2012 started off like any other year. I made resolutions and I broke said resolutions. Everything else up to the 17 August is a blur. I can’t remember very much of it as you will see, but then at the time, I did not know that I needed to remember it. I was just having fun and living my life. A meagre and meaningless existence for some, but all so very special to me.
In that first eight months, I know I would have gone to the cinema (once a week). I definitely went to the pub a few times and socialised with my friends. I also went to work every weekday. I did not go on holiday and I did not invent something spectacular. I just did what I did.
January was a typical January. It started with a horrific hangover and me waking up at 17:30hrs on 1 January after what can only be described as a three day bender. It was not nice. I made three resolutions, two of which were to drink less and lose some weight. Both lasted less than a fortnight, but little did I know that August would make these things happen rather than actual willpower. Thanks Myeloma. Socially, the month was taken up by my annual quest to watch as many Oscar nominated films as possible, a quest which went on into February. At the end of the month, I received an email, which stated that I made up characters to make my life seem more interesting then it actually is. I definitely dwelled on those words for longer than I should have done, but as it turns out, Myeloma has now become that character.
I do not remember what happened in February. Though I know the Oscars went ahead as scheduled and that I watched all the films nominated in the major categories as well as the ceremony itself, live for the thirteenth year in a row. I fear treatment will dictate that I will not make it a fourteenth in 2013. Sad face. Oh, this just came to me, my five year old niece came to London for the weekend and I took her on my ideal date. We fed some ducks.
In March my Gran died. I found out in my office and sat at my desk for two hours without telling anybody.
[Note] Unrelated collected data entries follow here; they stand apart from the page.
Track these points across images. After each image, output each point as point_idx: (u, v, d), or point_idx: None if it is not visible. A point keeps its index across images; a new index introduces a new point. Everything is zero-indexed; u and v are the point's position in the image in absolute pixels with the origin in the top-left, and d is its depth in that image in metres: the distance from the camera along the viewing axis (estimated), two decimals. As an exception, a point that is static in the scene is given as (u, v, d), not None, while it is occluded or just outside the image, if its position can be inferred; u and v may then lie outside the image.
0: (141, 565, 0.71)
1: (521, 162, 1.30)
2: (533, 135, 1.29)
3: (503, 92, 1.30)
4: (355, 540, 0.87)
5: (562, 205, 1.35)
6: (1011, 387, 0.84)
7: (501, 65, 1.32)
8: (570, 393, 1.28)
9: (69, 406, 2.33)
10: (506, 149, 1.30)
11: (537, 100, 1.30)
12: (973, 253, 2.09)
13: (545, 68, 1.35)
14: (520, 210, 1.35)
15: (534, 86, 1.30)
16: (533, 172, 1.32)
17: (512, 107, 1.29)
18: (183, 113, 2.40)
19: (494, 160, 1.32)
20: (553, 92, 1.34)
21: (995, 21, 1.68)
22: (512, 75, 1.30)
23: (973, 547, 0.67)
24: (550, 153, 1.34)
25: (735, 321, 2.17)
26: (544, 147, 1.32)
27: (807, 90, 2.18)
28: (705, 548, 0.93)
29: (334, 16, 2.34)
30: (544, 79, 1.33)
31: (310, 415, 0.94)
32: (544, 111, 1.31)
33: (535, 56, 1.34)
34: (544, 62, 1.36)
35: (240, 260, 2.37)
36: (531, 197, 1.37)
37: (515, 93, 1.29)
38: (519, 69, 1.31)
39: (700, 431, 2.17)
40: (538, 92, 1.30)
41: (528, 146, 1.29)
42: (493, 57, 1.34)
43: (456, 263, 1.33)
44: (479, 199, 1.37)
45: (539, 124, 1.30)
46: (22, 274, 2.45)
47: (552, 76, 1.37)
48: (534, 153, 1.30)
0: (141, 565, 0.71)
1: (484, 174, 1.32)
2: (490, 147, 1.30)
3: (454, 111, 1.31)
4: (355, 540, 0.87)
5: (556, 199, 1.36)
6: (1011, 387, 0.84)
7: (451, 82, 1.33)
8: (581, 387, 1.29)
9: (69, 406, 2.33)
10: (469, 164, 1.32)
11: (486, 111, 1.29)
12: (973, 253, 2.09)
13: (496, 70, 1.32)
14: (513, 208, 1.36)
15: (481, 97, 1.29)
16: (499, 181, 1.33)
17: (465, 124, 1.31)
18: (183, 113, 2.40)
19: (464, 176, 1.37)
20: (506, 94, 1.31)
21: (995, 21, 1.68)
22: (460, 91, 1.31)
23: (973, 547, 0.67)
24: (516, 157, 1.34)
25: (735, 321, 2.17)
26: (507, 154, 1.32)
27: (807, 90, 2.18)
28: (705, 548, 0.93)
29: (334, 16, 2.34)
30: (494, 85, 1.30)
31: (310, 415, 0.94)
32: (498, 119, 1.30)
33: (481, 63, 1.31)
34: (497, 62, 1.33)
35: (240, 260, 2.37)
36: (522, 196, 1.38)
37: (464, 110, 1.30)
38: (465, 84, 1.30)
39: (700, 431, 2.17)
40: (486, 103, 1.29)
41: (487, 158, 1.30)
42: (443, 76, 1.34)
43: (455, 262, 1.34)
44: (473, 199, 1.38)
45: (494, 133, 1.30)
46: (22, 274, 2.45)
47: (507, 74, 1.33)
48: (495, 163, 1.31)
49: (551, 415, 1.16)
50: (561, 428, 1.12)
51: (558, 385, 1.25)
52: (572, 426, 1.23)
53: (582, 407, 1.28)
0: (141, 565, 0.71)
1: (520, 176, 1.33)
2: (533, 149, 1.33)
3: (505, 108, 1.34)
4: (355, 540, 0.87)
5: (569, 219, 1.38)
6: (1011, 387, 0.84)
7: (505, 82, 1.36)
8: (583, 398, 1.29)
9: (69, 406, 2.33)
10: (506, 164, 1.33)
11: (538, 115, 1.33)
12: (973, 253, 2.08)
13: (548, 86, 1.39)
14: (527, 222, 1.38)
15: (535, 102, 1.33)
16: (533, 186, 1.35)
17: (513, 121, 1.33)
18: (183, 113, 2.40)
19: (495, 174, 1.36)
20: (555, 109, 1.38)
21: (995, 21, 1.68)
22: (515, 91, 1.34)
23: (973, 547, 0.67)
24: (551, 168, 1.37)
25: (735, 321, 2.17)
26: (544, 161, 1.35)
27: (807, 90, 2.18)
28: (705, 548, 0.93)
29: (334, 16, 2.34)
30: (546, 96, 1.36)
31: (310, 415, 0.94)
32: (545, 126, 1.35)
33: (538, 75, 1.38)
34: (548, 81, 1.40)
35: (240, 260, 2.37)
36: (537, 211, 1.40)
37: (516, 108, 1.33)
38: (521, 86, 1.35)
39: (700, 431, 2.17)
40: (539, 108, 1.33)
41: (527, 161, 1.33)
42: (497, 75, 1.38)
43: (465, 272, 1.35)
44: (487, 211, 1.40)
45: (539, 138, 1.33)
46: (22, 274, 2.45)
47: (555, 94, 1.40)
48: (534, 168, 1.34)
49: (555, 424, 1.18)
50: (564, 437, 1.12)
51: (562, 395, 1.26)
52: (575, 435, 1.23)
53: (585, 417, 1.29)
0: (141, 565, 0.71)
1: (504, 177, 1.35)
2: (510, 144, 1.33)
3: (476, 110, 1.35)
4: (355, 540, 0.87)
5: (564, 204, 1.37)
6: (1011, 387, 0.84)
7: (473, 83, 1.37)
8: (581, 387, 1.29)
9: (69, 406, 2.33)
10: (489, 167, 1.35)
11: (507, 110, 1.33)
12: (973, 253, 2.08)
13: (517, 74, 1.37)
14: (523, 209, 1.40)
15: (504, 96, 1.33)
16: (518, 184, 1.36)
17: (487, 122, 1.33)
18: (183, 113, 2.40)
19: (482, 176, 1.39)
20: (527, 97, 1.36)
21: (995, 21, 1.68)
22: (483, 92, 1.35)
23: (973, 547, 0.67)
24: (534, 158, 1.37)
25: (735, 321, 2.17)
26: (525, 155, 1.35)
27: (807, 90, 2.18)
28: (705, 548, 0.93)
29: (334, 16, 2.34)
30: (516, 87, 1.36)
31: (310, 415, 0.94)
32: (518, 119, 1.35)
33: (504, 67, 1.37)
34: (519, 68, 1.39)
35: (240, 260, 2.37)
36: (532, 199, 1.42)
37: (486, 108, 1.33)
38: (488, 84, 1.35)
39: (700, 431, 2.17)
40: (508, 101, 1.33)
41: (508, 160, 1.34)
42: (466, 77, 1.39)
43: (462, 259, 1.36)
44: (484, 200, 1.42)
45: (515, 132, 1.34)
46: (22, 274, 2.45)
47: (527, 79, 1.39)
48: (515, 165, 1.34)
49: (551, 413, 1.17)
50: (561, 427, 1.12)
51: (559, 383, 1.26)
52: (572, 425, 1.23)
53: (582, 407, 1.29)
April is the fourth month of the year.
My birthday is in May, so my memory of this month is slightly better, despite spending three days (bar the hours working on the Friday) intoxicated. Housemate moved in, I baked, somebody told me they were in love with me then forgot about it and Mamma Jones and I went on a mini-break to Edinburgh. I believe this was the last time I saw the sea.
June was fun, that much I remember. I went to Field Day and Lovebox, which being in Victoria Park was delightful given the proximity to my bed, I started going to Zumba where my hips were unleashed for all to see and I enjoyed cheap beer in Wellington Barracks’ mess. June really was fun.
July proved to be a good time to be in London, despite the slow deterioration of my body. Everything was leading up to the Olympics, I saw the torch twice, went back to the Barracks, and I became obsessed with taking photographs of tourists. The start of August also rolled into this, for I spent a week of my sick leave lying on my sofa watching other people do sport. It was grand.
On 17 August everything changed and that change is well documented.
My year did not pan out how I had intended.
I did not go on the two holidays I had planned nor did I go to see my friends at the Edinburgh Fringe. I could not go to Bestival and I did not go to see any films at the London Film Festival. I have missed a number of my friends’ birthday celebrations and I stopped going to the pub. I lost two stones and gained facial hair. I no longer get the 38 bus to Piccadilly every working day and I do not cross the Blue Bridge in St James’ Park whilst walking to the sound of the beat. The mug in my locker on the 7s has long been neglected and I have not been on the 07:35hrs train from Kings Cross to Wakefield since July. In short, in September, October, November and December, everything has changed and I remember it all.
I remember my family and I remember my friends and I remember my positivity. In 2012 I have overused the term ‘Support Network’, I put my hands up and acknowledge that, but there is nothing I can do about that. Everybody in my beloved Support Network gives me the strength to not give up, even when the situation looks hopeless and the tears are in free flow.
It would be a fair assessment to say that this year has been a big pile of stinking shit covered in flies. Sure, it was memorable and life changing, but I would rather have been able to carry on with my meagre and meaningless existence.
So, bye bye 2012. You fucked everything up.